### Material for the task

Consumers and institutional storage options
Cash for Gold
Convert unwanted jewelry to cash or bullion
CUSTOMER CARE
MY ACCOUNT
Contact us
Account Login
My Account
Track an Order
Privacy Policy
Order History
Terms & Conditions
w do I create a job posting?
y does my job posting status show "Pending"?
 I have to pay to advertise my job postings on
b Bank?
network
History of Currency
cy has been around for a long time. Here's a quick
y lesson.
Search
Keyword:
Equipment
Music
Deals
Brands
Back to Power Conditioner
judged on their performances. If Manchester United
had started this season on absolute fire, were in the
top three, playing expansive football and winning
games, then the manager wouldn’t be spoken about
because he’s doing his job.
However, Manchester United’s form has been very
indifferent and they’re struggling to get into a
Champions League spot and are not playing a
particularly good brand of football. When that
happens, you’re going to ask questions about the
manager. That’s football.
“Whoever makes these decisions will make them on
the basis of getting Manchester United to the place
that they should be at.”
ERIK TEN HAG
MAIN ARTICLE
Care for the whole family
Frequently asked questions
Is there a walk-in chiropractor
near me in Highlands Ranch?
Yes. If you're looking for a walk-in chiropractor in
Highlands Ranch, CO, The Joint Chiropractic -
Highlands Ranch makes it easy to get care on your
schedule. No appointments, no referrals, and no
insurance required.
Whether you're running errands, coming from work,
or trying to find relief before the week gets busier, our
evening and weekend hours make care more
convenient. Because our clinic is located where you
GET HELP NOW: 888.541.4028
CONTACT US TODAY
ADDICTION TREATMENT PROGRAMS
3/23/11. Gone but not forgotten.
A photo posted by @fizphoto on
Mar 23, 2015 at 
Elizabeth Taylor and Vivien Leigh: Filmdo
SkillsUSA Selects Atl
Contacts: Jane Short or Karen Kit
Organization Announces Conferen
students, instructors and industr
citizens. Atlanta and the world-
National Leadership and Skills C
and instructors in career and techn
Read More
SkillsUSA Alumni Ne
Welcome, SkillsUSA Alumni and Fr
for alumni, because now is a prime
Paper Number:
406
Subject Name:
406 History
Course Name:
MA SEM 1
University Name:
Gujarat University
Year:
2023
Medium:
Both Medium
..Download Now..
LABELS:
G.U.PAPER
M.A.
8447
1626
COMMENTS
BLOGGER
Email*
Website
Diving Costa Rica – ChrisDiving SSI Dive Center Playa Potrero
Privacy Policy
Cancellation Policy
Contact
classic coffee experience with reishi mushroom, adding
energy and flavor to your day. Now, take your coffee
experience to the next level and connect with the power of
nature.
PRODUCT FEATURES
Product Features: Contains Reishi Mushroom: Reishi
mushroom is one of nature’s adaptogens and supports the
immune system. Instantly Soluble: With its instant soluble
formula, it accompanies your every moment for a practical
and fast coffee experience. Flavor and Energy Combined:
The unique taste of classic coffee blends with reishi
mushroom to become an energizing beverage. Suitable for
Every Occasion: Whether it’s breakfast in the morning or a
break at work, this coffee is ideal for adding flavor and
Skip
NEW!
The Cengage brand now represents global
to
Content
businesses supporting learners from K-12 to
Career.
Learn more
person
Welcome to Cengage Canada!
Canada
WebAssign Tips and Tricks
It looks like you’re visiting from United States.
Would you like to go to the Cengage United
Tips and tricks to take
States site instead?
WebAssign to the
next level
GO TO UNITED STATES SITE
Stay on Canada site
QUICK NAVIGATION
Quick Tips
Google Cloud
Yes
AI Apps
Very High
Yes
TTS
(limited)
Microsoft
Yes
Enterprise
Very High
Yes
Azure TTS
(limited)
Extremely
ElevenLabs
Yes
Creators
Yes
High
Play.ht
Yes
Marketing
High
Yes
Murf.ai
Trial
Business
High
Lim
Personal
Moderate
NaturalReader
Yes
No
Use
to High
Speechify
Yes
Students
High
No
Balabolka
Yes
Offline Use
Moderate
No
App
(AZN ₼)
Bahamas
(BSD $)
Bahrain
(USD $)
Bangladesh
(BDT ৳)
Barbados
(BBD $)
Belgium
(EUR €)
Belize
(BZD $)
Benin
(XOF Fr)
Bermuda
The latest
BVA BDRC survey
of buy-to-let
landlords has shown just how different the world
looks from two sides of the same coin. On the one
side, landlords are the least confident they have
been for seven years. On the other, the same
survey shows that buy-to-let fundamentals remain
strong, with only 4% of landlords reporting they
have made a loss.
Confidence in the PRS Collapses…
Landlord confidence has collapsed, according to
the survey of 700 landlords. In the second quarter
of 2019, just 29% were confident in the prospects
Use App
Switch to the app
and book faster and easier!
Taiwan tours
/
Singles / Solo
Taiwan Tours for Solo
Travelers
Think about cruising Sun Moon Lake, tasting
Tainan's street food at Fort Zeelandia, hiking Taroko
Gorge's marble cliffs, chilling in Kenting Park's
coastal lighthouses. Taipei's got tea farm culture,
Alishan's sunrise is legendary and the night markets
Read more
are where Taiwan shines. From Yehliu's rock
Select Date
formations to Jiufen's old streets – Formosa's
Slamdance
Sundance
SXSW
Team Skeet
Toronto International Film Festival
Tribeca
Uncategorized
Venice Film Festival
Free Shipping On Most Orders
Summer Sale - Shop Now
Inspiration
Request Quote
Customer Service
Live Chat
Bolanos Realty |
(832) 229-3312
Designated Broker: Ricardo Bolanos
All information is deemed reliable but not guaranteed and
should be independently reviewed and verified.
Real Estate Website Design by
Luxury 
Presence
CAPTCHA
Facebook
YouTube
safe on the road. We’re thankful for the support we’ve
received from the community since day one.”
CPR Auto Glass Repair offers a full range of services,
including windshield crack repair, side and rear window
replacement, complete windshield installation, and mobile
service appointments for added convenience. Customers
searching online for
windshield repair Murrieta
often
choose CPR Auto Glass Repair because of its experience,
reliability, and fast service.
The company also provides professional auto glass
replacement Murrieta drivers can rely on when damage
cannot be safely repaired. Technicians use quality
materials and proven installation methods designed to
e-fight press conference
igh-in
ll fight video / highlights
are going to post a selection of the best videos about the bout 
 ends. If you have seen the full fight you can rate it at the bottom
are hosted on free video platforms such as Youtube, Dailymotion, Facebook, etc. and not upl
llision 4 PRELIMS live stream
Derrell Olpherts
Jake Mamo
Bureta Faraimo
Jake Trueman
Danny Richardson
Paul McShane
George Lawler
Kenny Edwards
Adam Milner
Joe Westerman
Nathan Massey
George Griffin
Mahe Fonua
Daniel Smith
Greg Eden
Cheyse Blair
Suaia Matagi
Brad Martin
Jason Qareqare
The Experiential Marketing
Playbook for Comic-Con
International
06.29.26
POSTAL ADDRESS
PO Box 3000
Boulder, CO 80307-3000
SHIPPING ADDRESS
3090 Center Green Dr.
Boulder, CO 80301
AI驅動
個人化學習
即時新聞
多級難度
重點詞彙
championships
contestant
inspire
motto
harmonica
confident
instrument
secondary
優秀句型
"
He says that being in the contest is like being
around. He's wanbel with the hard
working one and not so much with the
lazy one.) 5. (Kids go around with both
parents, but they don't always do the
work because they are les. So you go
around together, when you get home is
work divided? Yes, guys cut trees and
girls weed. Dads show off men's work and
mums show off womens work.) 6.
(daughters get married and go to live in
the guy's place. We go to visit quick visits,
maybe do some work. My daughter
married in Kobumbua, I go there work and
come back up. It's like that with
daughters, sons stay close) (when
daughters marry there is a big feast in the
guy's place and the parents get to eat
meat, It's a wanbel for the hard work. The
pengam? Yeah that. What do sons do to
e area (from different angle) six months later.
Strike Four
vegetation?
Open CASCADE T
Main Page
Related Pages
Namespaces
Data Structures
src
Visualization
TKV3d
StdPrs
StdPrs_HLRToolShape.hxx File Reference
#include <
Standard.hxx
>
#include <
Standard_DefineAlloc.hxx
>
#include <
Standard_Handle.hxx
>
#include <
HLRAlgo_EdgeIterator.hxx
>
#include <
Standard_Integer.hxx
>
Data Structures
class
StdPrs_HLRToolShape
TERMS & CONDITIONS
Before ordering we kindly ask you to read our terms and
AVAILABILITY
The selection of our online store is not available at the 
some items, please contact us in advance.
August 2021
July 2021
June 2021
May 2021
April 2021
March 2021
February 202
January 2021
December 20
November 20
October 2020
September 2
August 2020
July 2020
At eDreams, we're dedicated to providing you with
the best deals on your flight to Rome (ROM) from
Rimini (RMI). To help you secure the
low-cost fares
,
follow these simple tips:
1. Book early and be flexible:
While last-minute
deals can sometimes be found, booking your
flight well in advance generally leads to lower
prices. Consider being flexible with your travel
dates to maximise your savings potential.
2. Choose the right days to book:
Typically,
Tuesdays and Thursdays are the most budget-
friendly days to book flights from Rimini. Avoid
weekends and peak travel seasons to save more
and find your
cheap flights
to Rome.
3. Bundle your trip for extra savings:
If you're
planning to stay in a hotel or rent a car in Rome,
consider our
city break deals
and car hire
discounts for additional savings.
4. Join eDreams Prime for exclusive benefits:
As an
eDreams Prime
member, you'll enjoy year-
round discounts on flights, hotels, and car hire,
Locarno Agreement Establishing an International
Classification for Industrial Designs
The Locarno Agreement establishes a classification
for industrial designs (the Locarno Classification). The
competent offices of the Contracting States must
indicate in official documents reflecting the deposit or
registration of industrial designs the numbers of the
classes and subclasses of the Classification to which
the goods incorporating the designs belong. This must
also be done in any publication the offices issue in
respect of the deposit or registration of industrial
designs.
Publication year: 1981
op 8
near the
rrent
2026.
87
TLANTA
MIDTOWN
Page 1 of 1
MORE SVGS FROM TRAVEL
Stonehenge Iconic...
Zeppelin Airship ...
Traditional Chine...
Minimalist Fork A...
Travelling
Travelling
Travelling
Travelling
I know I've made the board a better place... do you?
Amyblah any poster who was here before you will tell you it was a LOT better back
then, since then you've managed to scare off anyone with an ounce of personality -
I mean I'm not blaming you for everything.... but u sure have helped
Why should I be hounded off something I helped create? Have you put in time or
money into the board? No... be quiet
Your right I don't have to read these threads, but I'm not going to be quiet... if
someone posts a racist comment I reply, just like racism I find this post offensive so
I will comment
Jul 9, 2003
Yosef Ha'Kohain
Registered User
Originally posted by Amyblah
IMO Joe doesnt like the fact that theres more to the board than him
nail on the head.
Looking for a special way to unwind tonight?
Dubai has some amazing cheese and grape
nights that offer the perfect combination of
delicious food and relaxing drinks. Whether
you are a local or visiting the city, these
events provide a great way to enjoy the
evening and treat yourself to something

######

● Task instructions:
Reproduce verbatim only this range: the first line of the material through the line that contains "cy has been", inclusive.

● Result for this task:
Consumers and institutional storage options
Cash for Gold
Convert unwanted jewelry to cash or bullion
CUSTOMER CARE
MY ACCOUNT
Contact us
Account Login
My Account
Track an Order
Privacy Policy
Order History
Terms & Conditions
w do I create a job posting?
y does my job posting status show "Pending"?
 I have to pay to advertise my job postings on
b Bank?
network
History of Currency
cy has been around for a long time. Here's a quick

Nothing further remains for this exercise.